• ACTIVITY A
In the passage on the COVIDready wastewater monitoring project, what two measures make the rapid turnaround possible, and what does each one accomplish? Answer in one to three sentences.
• ACTIVITY B
According to the passage on the COVIDready project, which SARS-CoV-2 genes does the RT-qPCR assay target?
• ACTIVITY C
Continue the passage on the COVIDready wastewater monitoring project from the point where it ends.

• SOURCE TEXT

The COVIDready project, funded by the German Federal Ministry of Education and Research under grant 02WRS1621A‑D, began in August 2020 and culminated in a 2023 report that documents the first nationwide, decentralized monitoring of SARS‑CoV‑2 in German wastewater. The consortium, comprising the Institute for Water Research (FiW) in Aachen, the Helmholtz‑Center for Environmental Research (UFZ), the Technical University of Munich, the Technology Center for Water (TZW), the Technical University of Darmstadt, and the University of Koblenz‑Gießen (KGU), coordinated the development and validation of a rapid, PCR‑based workflow that can be implemented in routine wastewater treatment plant laboratories.

Technically, the project established a 24‑hour composite sampling regime that feeds directly into a quantitative reverse‑transcription PCR (RT‑qPCR) assay targeting the SARS‑CoV‑2 nucleocapsid (N1 and N2) genes. Commercial kits from IDEXX, QIAGEN, and Promega were evaluated and integrated; each kit includes CDC‑designed primers and probes, an internal control (often pepper mild mottle virus for Promega), and a calibrated RNA standard that ensures inter‑laboratory comparability. The workflow, executed in the Ruhrverband‑operated laboratory in Essen and in the ISA environmental analytical laboratory, delivers results within 48 hours, with some samples processed on the same day. Key to this rapid turnaround is the use of automated RNA isolation modules that remove PCR inhibitors inherent to wastewater, coupled with strict spatial separation of pre‑ and post‑PCR steps to prevent contamination.

Beyond quantifying viral load, the project introduced a variant‑specific detection module. KGU supplied primer–probe sets that target signature mutations of variants of concern (VoCs). These assays were run in parallel with the standard N1/N2 panel, enabling early warning of emerging mutations in the population. In addition, the team validated digital PCR (dPCR) for mutation detection, demonstrating higher sensitivity for low‑frequency variants and providing absolute copy numbers that complement the relative quantification from RT‑qPCR.

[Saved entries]
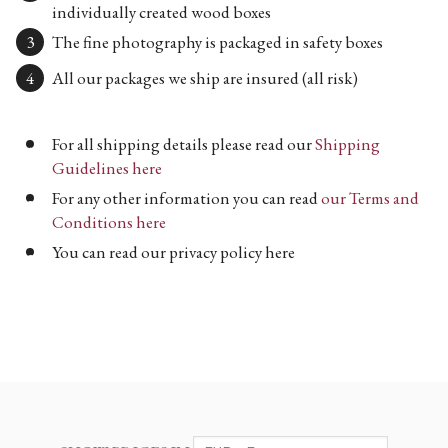
individually created wood boxes
The fine photography is packaged in safety boxes
All our packages we ship are insured (all risk)
For all shipping details please read our
Shipping
Guidelines here
For any other information you can read
our Terms and
Conditions here
You can read our privacy policy here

• RESPONSE BOX A
Automated RNA isolation modules remove the PCR inhibitors inherent to wastewater. Strict spatial separation of the pre- and post-PCR steps prevents contamination.

• RESPONSE BOX B
It targets the nucleocapsid N1 and N2 genes.

• RESPONSE BOX C
Data analysis was standardized across sites using Python scripts that harmonized raw Ct values, calculated genome copy equivalents per litre, and applied trend‑detection algorithms. By integrating long‑term monitoring data from the TZW’s Karlsruhe plant, the project compared several trend indicators across pandemic phases, revealing that certain algorithms more accurately reflected infection peaks. These findings were presented at the 2023 Essen conference, underscoring the feasibility of wastewater surveillance as a real‑time epidemiological tool.

The collaborative framework was essential to the project’s success. FiW coordinated the overall workflow development and provided the central laboratory infrastructure. UFZ and TU Munich contributed expertise in environmental virology and assay optimization. TZW supplied extensive historical data and analytical support for trend analysis. TU Darmstadt and KGU focused on variant detection and dPCR validation. The consortium’s joint meetings facilitated the alignment of research questions, harmonization of protocols, and rapid dissemination of results. The project’s outcomes, including peer‑reviewed publications and a publicly available workflow guide, demonstrate that decentralized wastewater monitoring can deliver timely, reliable data on SARS‑CoV‑2 prevalence and evolution, thereby informing public health interventions at the municipal level.